Chinese scientists uncover potential cure for diabetes with innovative cell therapy


Chinese scientists uncover potential cure for diabetes with innovative cell therapy

The patient became insulin-independent within 11 weeks of transplantation.

In a promising development for millions of people suffering from diabetes, researchers in China have reported a potential cure using cell therapy. The study, published in the journal Cell Discovery, details the successful treatment of a 59-year-old man suffering from type 2 diabetes.

The patient, who had been battling the disease for 25 years and was dependent on daily insulin injections, underwent an innovative cell transplant in July 2021. The procedure involved creating lab-grown replicas of the insulin-producing islet cells found in the pancreas, which were then transplanted into the patient.

According to a report South China Morning Post, The treatment proved remarkably successful. Within eleven weeks, the patient no longer required external insulin. Over the next year, he gradually reduced and eventually stopped taking oral medication for blood sugar control. Follow-up examinations confirmed restored function in the patient's pancreatic islet cells, allowing him to remain medication-free for more than 33 months.

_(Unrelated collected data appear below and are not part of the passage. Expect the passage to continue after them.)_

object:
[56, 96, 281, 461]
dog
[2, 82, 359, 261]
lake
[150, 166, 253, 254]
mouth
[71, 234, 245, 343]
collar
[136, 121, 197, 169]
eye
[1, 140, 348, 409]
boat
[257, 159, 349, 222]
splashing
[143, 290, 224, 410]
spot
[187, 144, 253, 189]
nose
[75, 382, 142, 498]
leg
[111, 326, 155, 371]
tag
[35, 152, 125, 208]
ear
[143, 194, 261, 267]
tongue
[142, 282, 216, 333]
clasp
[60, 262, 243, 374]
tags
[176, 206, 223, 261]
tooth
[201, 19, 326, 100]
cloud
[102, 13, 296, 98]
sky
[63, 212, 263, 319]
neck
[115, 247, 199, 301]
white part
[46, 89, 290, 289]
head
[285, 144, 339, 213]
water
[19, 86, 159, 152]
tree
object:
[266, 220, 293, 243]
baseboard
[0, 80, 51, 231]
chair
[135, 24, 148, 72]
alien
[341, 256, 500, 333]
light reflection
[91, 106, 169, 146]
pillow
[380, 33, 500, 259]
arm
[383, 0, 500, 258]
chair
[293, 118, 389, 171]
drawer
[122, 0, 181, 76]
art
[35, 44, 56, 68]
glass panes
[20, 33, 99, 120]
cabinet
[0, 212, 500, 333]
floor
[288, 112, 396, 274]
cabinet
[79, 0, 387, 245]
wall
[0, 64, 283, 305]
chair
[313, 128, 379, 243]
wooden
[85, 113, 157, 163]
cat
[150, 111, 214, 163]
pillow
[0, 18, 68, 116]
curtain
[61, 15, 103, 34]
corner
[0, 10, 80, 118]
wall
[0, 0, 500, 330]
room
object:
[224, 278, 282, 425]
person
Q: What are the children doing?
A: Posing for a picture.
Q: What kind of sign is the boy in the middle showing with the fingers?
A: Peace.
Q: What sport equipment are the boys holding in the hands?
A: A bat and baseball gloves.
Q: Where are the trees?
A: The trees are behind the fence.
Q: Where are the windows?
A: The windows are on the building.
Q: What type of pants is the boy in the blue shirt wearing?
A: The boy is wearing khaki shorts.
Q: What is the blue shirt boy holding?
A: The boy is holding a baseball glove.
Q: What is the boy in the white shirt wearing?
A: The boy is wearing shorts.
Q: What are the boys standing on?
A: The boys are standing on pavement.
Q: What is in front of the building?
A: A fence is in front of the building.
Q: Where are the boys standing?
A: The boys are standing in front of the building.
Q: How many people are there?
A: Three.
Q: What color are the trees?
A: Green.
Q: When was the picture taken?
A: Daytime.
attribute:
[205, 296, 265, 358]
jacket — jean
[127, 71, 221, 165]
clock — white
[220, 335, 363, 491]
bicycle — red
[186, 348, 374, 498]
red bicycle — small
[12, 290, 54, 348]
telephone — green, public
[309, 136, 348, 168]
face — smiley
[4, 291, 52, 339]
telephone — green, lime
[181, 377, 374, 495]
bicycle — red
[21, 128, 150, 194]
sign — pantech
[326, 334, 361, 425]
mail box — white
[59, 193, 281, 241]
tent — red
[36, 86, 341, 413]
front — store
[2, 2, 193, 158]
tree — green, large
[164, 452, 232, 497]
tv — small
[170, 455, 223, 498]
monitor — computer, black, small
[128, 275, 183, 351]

Although this is a single patient case, experts see it as a significant breakthrough in cell therapy for diabetes. Professor Timothy Kiefer, a researcher at the University of British Columbia, called it “a significant advance in the field.” However, further large-scale trials are needed to confirm the efficacy and safety of this approach before it can be widely used as a treatment.

This news brings a ray of hope for millions of people suffering from diabetes. More research is needed, but this successful cell therapy trial could lead to a future free from this disease.

Diabetes around the world

The International Diabetes Federation (IDF) paints a worrying picture: by 2021, an estimated 537 million adults aged 20-79 years already had diabetes. This number is projected to reach 643 million by 2030 and 783 million by 2045. This means that 1 in 8 adults globally is projected to have diabetes by 2045, an increase of 46%.

Even more worrying is the unequal distribution of this burden. Shockingly, 3 out of 4 adults with diabetes live in low- and middle-income countries. These statistics highlight the growing global challenge of diabetes and the urgent need for effective prevention and management strategies, particularly focused on supporting developing countries.